◆ PROVIDED TEXT ◆
The architecture for our flow is illustrated below:

A two part Flume flow

Rather than going from Source to Sink directly, we will set up the previously mentioned layer between them as files being spooled into a data directory - this directory is then accessible by both Docker containers as a shared volume.

Shared volumes in Docker

Shared volumes exist as a way of making data available to more than one container without them having direct knowledge of each other. As an example, consider a webserver that outputs access logs to a shared volume. We can mount that shared volume onto other container to examine those log files but the second container does not need to know where the files come from - existence is a sufficient condition. In the same way we hope to introduce stability between components of our flume multi-process (so if our Sink fails, it can pick up where it left off on restart and the source is not prohibited from spooling events).

◆ TASK ◆
Answer these questions about the text on Flume and Docker shared volumes:
1. Into what are files spooled in the layer set up between Source and Sink?
2. What example is given of a container writing to a shared volume?
3. According to the stated hope, what can the Sink do if it fails?

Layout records

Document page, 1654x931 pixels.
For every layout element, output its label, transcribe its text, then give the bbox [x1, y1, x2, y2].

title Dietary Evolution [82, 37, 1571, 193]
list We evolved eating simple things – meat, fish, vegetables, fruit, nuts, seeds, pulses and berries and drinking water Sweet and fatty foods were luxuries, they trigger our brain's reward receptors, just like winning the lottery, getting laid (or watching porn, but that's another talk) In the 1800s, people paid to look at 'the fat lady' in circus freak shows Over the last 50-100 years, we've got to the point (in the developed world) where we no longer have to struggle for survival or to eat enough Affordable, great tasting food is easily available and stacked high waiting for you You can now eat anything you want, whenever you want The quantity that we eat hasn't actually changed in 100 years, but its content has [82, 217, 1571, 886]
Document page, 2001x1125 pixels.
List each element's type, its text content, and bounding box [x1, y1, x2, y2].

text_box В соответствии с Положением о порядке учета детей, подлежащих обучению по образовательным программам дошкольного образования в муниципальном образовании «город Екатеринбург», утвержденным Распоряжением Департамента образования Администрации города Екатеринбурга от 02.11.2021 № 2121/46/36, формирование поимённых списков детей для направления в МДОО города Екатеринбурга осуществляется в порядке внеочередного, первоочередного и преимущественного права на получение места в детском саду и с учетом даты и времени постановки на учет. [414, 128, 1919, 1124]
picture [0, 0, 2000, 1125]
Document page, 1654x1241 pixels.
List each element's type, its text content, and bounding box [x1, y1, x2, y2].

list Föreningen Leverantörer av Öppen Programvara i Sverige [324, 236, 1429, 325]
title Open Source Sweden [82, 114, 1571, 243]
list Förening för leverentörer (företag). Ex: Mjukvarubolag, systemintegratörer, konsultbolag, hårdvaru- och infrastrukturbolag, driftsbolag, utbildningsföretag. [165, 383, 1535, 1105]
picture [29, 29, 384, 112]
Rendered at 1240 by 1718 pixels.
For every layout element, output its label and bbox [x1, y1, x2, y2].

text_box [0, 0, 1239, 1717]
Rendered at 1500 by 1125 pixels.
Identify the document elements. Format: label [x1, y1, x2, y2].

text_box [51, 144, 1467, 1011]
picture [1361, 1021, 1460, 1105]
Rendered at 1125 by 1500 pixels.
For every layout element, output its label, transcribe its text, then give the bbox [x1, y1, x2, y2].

◆ SOLUTION TO THIS EXERCISE ◆
1. A data directory that both Docker containers can access as a shared volume.
2. A webserver that outputs access logs to a shared volume.
3. It can pick up where it left off on restart, and the source is not prohibited from spooling events.